Hope on the line

Presentato al cinema Cappuccini di Genova, Hope on the Line è un documentario su Alexis Tsipras che può essere interpretato anche come una riflessione sulla complessità della politica

di Juri Saitta

Al cinema Cappuccini di Genova è stato proiettato per “Mondovisioni, la rassegna di Internazionale” (organizzata dall’Associazione Oblò, Y.E.A.S.T., 2minds e Marta Moretto) Hope on the Line di Alexandre Papanicolaou e Emilie Yannoukou, un documentario che segue il leader di Syriza Alexis Tsipras dalla campagna elettorale per le elezioni parlamentari del 2012 fino alla chiusura del canale radiotelevisivo pubblico ERT, avvenuta nel 2013.

Il soggetto di partenza non è dissimile da quello del documentario di Corso Salani C’è un posto in Italia, film in cui il regista fiorentino osservava Nichi Vendola durante le regionali pugliesi del 2005. Ma se l’opera di Salani si concentrava soprattutto sui momenti più privati e quotidiani del candidato, il lavoro di Papanicolaou e Yannoukou si occupa soprattutto delle attività politiche di Tsipras, riprendendo le riunioni per la definizione del programma e delle strategie comunicative, i dibattiti televisivi, i comizi, gli incontri con i Paesi esteri, ecc. Il tutto inframmezzato da un’intervista frontale nella quale Tsipras racconta parte della sua biografia politica.

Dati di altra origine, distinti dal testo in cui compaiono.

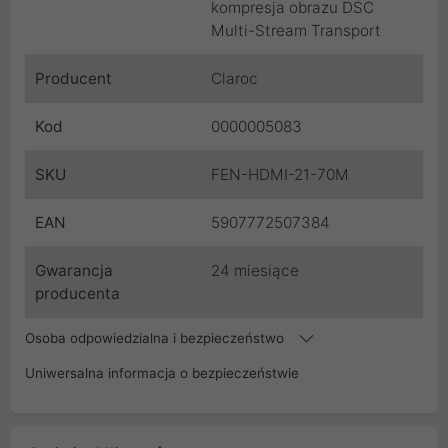
kompresja obrazu DSC
Multi-Stream Transport
Producent
Claroc
Kod
0000005083
SKU
FEN-HDMI-21-70M
EAN
5907772507384
Gwarancja
24 miesiące
producenta
Osoba odpowiedzialna i bezpieczeństwo
Uniwersalna informacja o bezpieczeństwie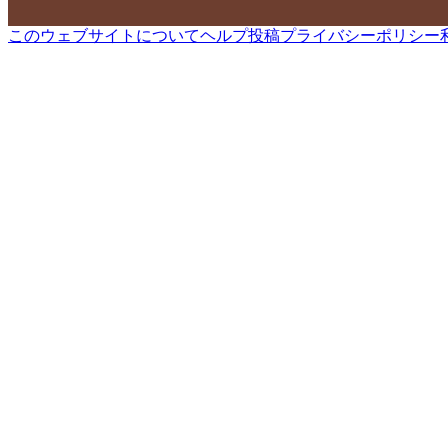
このウェブサイトについて
ヘルプ
投稿
プライバシーポリシー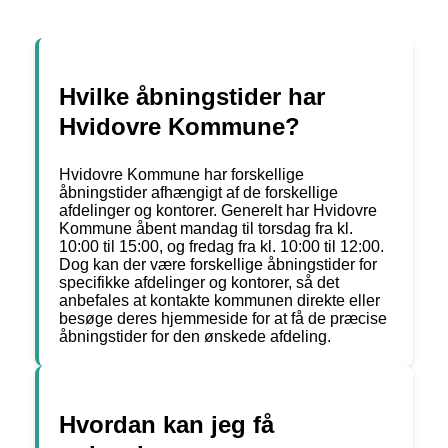
Hvilke åbningstider har
Hvidovre Kommune?
Hvidovre Kommune har forskellige
åbningstider afhængigt af de forskellige
afdelinger og kontorer. Generelt har Hvidovre
Kommune åbent mandag til torsdag fra kl.
10:00 til 15:00, og fredag fra kl. 10:00 til 12:00.
Dog kan der være forskellige åbningstider for
specifikke afdelinger og kontorer, så det
anbefales at kontakte kommunen direkte eller
besøge deres hjemmeside for at få de præcise
åbningstider for den ønskede afdeling.
Hvordan kan jeg få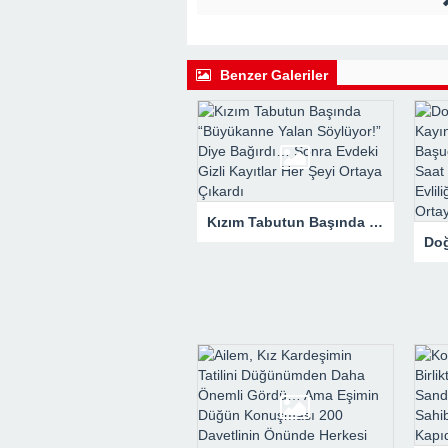
22:41 -
Kocam Beni Çocuksuz Diye Te
23:11 -
Kızım Tabutun Başında “Büyü
Şeyi Ortaya Çıkardı
Benzer Galeriler
Kızım Tabutun Başında “Büyükanne Yalan Söylüyor!” Diye Bağırdı… Sonra Evdeki Gizli Kayıtlar Her Şeyi Ortaya Çıkardı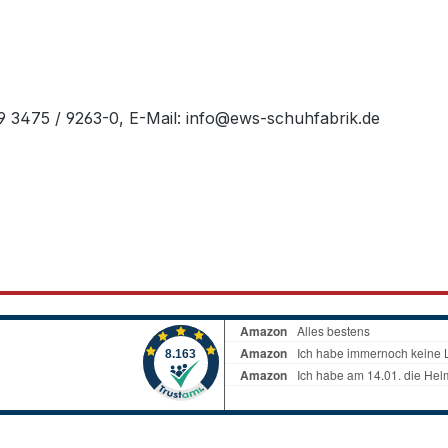
49 3475 / 9263-0, E-Mail: info@ews-schuhfabrik.de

Risulta così evidente che ai due autori non interessa tanto sviscerare la personalità del leader di Syriza (che, infatti, emerge molto poco), quanto approfondire il programma del partito e le sue azioni quotidiane.

E se il primo punto non risulta particolarmente centrato, in quanto non svela nulla di veramente nuovo, il secondo rivela alcuni aspetti se non completamente inediti, almeno più controversi e interessanti.

In tale prospettiva, le sequenze più riuscite sono proprio quelle in cui vengono alla luce le incertezze del movimento. Si pensi, per esempio, alla scena nella quale alcuni quadri ammettono di non avere una soluzione per ogni problema e a quella dei risultati elettorali (che videro Syriza arrivare secondo), con la reazione festosa dei militanti per il buon esito complessivo, quella gioiosa dei dirigenti per aver evitato precoci responsabilità governative e quella più prudente di Tsipras, deluso per aver perso contro il centrodestra di Nea Dimokratia.

Da ciò emerge un partito con un progetto di fondo ma non esente da dubbi e incertezze, in conflitto tra il desiderio di andare al potere e la paura di non essere ancora pronto per farlo.

Nonostante questi aspetti vengano ben documentati, Hope on the Line risulta complessivamente poco incisivo come documentario su Tsipras e Syriza, in quanto anche nei momenti più interessanti non riesce ad andare veramente oltre a ciò che uno spettatore mediamente informato sa sulla situazione greca.

Ma l’opera può forse essere considerata anche e soprattutto una riflessione più ampia e generale sulla politica, come dimostra la breve sequenza di un discorso elettorale di Tsipras. Qui viene inquadrato il volto stanco e affaticato del candidato poco prima del comizio, durante il quale però cambierà espressione, sorridendo entusiasta alla folla. È proprio in tale mutamento che s’intuisce quello scarto tra la politica “ufficiale” e quella “privata”, tra la sicurezza degli slogan elettorali e le incertezze sul futuro, tra l’energia di un discorso pronunciato con carisma e il faticoso lavoro quotidiano. Uno scarto continuamente sotteso che forse rappresenta l’anima più profonda del documentario, che può essere così interpretato non tanto come un film su Tsipras ma come un’opera sulla politica e sulla sua complessità.